Excerpt from novel: The Fisherman
As you read this fictional scene concerning the apostle Peter and his reflection at the end of his life, think about what it is you want your life to say about the Lord. Read Psalm 107:1-3.
He opened his eyes slowly. The pain temporarily dulled his recollection of where he was as darkness flooded his consciousness. He instinctively stroked his matted beard. The dried blood which had clumped the many days of growth on his face brought with it the recollection his tired mind was searching for. Even with his eyes open, there was so little light. One eye was swollen shut, the other searching desperately for the faintest glimmer of illumination. He knew he was in the dungeons of a Roman prison. Though he tried to keep track of the passage of time, he could no longer decipher the number of days that had passed. Frequent floggings, such as the one he had just endured, were injuring his mind’s capacities as well as his physical body. The former was more concerning to him in the moment.

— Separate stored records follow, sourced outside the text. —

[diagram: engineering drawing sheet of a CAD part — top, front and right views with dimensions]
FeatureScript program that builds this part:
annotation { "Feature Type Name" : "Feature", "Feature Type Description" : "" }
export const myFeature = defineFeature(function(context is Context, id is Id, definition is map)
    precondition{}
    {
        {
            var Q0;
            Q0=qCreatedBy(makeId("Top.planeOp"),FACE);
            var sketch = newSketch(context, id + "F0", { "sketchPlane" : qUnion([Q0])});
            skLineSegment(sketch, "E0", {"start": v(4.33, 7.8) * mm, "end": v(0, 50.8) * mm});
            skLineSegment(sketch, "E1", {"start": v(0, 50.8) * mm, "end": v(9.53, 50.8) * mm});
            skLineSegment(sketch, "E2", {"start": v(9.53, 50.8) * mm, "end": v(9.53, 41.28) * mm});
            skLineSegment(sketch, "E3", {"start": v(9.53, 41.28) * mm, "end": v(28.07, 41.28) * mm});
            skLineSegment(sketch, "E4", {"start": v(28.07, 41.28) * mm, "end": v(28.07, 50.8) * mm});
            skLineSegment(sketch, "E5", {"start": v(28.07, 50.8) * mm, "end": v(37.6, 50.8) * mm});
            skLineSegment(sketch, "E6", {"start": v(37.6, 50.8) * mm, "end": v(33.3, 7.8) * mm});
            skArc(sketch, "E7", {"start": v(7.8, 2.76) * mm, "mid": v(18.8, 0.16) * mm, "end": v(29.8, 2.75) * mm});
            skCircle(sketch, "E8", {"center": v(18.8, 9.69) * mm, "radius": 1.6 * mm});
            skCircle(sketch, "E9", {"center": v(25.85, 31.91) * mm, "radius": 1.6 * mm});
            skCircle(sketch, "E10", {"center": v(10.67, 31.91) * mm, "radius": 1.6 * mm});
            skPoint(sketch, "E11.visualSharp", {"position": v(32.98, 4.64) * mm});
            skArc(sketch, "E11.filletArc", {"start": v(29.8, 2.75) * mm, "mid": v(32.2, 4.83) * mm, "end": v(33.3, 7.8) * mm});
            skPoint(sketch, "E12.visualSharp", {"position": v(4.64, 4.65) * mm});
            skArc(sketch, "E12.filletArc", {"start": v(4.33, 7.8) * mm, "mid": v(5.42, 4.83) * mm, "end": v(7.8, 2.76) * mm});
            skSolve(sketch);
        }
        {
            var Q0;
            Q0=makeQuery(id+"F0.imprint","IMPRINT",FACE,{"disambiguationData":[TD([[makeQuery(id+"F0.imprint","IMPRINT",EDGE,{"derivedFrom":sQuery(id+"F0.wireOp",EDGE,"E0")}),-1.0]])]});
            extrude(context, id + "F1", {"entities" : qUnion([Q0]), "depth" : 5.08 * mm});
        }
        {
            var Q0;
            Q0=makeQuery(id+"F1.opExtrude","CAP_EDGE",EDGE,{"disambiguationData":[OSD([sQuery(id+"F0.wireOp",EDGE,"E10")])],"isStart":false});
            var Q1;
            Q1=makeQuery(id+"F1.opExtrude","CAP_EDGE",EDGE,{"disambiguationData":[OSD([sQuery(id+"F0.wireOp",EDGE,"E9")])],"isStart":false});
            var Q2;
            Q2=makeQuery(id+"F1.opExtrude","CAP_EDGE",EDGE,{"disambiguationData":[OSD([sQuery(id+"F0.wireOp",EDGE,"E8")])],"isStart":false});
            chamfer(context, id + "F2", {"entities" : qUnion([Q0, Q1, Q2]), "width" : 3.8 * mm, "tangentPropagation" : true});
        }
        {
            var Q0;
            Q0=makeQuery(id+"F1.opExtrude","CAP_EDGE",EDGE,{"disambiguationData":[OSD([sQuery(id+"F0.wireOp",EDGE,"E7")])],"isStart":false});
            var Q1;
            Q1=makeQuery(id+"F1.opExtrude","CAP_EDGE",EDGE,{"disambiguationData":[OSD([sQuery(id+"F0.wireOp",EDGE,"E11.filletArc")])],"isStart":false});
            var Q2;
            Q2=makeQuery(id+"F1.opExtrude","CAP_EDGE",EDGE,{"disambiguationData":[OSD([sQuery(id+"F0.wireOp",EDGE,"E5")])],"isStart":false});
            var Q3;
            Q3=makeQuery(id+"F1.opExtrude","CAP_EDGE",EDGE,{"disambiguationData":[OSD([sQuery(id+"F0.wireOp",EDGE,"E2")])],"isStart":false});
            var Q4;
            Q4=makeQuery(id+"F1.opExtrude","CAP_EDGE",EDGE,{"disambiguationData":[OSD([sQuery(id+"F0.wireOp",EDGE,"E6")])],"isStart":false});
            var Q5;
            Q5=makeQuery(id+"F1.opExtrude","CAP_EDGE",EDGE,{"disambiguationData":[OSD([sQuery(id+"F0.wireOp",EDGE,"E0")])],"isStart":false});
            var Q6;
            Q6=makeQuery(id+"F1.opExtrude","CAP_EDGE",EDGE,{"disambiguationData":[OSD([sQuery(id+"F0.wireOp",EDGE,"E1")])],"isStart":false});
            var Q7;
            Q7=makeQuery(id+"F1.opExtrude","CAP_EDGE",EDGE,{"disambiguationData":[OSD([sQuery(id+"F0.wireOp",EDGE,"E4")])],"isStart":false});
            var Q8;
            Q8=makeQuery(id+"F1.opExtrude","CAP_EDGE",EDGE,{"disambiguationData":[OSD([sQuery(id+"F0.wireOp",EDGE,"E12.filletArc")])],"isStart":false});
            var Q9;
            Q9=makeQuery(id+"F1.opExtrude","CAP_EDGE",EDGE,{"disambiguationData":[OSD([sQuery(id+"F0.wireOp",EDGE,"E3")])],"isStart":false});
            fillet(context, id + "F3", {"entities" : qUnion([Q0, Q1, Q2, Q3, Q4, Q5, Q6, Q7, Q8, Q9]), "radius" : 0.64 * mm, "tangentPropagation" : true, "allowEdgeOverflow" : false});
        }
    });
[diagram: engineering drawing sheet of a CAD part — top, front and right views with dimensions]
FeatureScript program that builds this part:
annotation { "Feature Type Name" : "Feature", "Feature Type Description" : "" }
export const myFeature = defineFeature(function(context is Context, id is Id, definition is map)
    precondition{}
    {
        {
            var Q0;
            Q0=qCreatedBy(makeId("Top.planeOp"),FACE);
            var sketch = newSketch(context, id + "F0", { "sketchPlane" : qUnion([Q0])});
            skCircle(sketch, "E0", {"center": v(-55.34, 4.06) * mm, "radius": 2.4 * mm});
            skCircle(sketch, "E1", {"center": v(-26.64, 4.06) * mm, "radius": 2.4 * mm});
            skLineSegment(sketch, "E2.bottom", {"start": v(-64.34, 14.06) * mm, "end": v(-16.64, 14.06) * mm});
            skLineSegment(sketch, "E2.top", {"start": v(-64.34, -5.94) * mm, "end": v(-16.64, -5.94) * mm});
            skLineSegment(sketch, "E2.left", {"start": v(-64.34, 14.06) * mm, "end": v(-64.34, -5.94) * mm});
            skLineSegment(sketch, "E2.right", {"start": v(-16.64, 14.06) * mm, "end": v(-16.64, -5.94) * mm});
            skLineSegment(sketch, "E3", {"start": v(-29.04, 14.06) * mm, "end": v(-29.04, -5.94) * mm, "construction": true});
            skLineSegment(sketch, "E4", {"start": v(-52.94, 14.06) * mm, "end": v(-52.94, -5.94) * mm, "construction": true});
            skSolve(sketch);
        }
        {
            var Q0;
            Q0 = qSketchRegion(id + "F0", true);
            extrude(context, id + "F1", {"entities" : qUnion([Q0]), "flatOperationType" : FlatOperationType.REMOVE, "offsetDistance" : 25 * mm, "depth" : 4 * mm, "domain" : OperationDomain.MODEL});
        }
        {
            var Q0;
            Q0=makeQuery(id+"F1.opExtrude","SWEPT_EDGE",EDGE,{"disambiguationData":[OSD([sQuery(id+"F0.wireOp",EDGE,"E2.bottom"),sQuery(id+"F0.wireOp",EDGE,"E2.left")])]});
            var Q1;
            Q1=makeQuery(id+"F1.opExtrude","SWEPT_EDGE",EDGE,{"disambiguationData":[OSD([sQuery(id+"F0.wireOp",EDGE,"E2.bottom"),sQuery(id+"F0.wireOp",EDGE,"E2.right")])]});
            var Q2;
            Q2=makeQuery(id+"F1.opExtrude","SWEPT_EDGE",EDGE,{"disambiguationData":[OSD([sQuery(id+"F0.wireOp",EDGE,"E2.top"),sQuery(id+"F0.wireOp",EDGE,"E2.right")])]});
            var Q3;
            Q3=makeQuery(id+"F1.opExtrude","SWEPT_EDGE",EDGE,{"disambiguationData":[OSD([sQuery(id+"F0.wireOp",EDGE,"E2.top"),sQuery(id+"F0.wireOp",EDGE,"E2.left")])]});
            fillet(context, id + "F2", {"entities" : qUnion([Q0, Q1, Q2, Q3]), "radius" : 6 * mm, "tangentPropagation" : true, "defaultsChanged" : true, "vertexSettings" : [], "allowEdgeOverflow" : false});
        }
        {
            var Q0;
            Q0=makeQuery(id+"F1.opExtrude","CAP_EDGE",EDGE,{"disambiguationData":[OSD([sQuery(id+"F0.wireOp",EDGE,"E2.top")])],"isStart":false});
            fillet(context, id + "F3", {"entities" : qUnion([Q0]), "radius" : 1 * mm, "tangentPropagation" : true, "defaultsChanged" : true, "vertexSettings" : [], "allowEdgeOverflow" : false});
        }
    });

He knew that such brutality was only sport for the Roman guards who grew bored watching him. Provoking his quiet resistance and refusal to defend himself became a daily challenge. Surely Nero would not want his guards wasting their strength on a worthless Jew like himself. If only he knew to what end this political game would lead. He shook his head ever so gently. He did know where this would end, didn’t he? He had been told many years ago.
Rolling slowly off the cot, he fell to his knees on the hard cobbled floor. What was he wearing? The tunic had been stripped off him, that much he could remember. In its place he now wore a rough sack of burlap that scratched at his skin. He chuckled. This too had been prophesied.
Even as he painfully embraced a posture of prayer, he let his feeble mind dwell on the possibility that this was the beginning of the end. Hadn’t Nero blamed all Christians for the fires? Hadn’t the madman incarcerated Paul deep in the bowels of Mamertine prison? Paul – his name brought on a wave of emotion which he was not able to allow to wash over him. Not now, anyway. Not in this weakened state. Yet, try as he might, the thoughts of his mind seemed to have their own will. Rather than submit to prayer in the moment, he dwelled on the execution of God’s will to reach the Gentiles with the Good News. It was upon this wave that his comrade in Christ had set sail. Paul was magnificently used by the Lord. Yet, the powers of darkness sought to snuff him out. A Roman citizen, Paul did not have to succumb to the fear or shame of crucifixion. That is, in the world’s eyes it was a shame to die in such an ignoble manner.
Still, he knew better. To him at least, as with Paul, to die is great gain in Christ. But to die in the same manner as his Lord? No, he shook his head silently, too vigorously as a pulse of pain caused him to catch his breath.
“No, Lord,” he whispered through gritted teeth. “I am not worthy to die in the same manner as You. Let it not be so.”
He knew the choice would not be his. He no longer had a voice. Not here. Not now in this prison. Once again he chuckled to himself. How could such an outspoken, boisterous nobody from Galilee have come to a point like this? The waves of adversity he had once feared, the very ones he wasted focus on, had served the Lord in bringing him here to this hostile city at this particular time in history. Perhaps that was what bothered him most. The forced silence was almost worse than the physical torture thrust upon him. What purpose was there in life if to speak of the Lord was no longer an option?